# WHAT YOU WILL DO:
Write out the line with "cd offworld-gym/scripts" and each line after it to the end of the material, exactly as they appear and with nothing else.

:::

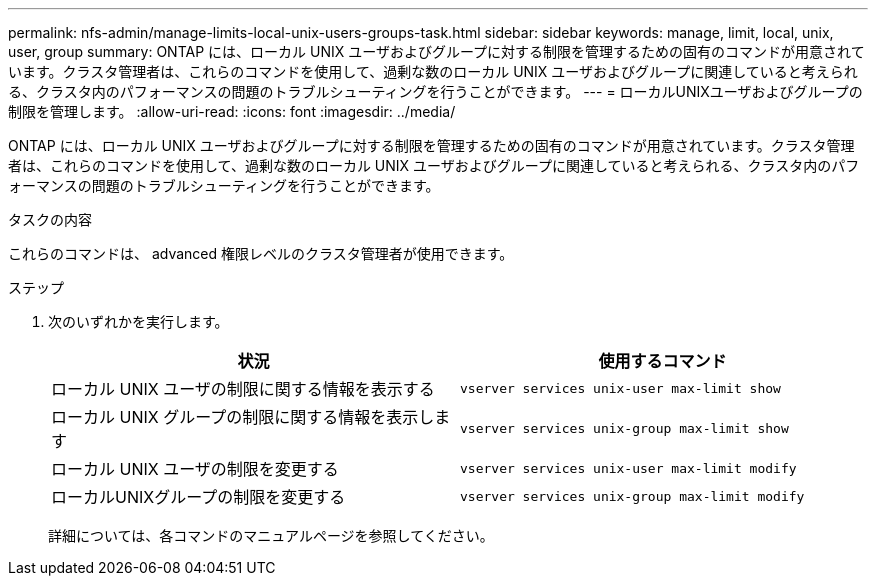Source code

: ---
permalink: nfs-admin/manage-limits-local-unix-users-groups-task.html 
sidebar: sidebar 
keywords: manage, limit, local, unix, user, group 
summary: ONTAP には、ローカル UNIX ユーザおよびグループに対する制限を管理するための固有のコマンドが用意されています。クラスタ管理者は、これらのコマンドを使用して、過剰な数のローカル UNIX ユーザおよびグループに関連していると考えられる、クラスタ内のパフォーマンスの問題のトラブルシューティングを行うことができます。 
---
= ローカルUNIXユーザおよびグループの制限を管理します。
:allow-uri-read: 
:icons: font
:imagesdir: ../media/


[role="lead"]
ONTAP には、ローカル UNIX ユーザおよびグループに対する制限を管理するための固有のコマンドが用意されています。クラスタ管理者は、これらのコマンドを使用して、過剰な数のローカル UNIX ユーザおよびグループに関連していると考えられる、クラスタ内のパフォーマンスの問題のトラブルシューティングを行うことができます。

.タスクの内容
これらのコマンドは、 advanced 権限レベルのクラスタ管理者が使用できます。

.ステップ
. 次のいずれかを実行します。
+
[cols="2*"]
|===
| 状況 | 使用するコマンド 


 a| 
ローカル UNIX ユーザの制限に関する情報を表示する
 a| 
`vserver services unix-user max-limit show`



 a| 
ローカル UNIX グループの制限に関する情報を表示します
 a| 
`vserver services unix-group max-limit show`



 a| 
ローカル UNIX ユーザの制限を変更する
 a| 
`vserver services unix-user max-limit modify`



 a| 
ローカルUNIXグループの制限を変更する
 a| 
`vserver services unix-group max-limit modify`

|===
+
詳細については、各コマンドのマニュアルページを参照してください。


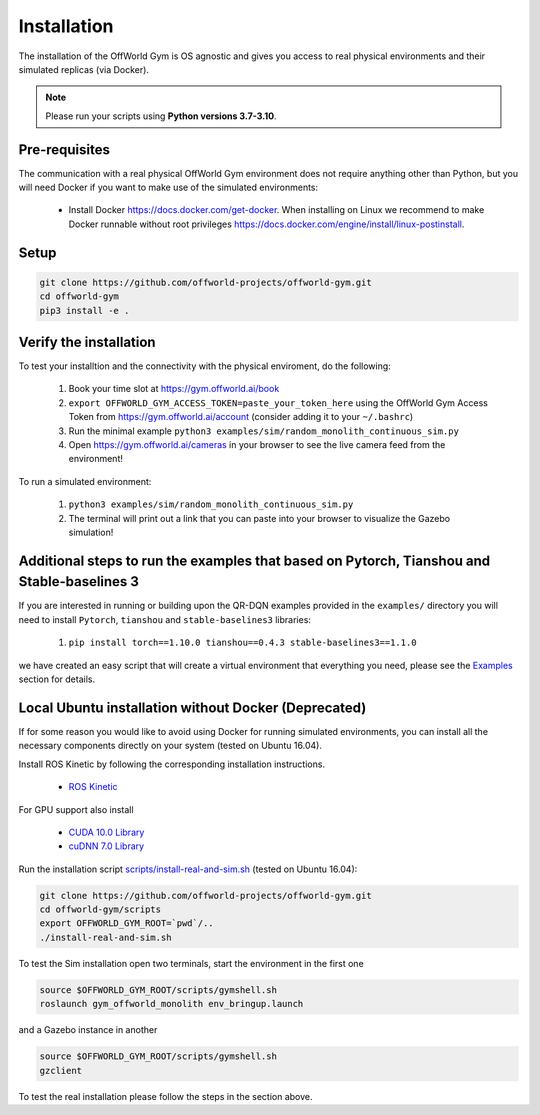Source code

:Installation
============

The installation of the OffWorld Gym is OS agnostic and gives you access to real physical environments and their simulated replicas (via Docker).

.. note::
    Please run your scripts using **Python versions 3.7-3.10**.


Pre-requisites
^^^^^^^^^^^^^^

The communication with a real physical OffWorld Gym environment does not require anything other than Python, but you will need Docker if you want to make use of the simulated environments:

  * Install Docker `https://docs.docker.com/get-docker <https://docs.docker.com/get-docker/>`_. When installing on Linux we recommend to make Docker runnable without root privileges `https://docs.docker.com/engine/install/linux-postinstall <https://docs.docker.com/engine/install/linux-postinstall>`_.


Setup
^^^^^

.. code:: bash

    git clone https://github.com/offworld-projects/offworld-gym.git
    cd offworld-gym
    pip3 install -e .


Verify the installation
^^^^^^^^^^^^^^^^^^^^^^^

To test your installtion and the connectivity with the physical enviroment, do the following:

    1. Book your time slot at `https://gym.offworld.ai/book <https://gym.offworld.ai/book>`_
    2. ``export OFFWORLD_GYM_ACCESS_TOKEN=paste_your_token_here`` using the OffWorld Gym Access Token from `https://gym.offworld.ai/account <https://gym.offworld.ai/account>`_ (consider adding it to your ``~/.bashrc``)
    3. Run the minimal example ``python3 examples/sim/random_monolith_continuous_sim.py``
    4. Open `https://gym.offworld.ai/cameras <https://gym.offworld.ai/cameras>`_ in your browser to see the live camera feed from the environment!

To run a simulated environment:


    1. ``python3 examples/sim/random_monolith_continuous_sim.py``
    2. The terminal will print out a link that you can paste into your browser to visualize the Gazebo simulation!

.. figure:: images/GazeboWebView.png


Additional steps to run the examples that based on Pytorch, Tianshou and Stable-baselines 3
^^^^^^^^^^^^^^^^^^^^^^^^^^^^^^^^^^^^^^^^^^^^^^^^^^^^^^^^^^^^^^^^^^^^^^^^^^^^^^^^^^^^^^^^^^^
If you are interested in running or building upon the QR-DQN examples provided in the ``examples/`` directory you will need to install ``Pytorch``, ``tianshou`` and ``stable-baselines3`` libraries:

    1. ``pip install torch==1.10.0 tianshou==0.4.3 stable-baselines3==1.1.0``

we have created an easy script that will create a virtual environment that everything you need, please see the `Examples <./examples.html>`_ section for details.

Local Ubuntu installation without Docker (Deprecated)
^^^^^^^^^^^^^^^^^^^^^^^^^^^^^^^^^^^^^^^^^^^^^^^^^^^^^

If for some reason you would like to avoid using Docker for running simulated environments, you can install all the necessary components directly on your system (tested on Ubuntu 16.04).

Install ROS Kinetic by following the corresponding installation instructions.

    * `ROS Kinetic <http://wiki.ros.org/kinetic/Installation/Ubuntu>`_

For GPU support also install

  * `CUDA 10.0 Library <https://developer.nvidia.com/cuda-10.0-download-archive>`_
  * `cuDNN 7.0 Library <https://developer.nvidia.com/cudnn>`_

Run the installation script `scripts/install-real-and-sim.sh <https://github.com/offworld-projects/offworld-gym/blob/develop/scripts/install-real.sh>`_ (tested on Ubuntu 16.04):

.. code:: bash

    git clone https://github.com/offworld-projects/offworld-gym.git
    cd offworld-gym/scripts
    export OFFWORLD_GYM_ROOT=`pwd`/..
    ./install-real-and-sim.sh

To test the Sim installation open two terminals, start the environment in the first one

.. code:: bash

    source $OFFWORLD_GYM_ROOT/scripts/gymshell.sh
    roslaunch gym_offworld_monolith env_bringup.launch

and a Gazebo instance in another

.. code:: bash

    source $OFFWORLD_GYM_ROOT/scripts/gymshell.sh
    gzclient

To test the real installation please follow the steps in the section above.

:::

# SOLUTION:
    cd offworld-gym/scripts
    export OFFWORLD_GYM_ROOT=`pwd`/..
    ./install-real-and-sim.sh

To test the Sim installation open two terminals, start the environment in the first one

.. code:: bash

    source $OFFWORLD_GYM_ROOT/scripts/gymshell.sh
    roslaunch gym_offworld_monolith env_bringup.launch

and a Gazebo instance in another

.. code:: bash

    source $OFFWORLD_GYM_ROOT/scripts/gymshell.sh
    gzclient

To test the real installation please follow the steps in the section above.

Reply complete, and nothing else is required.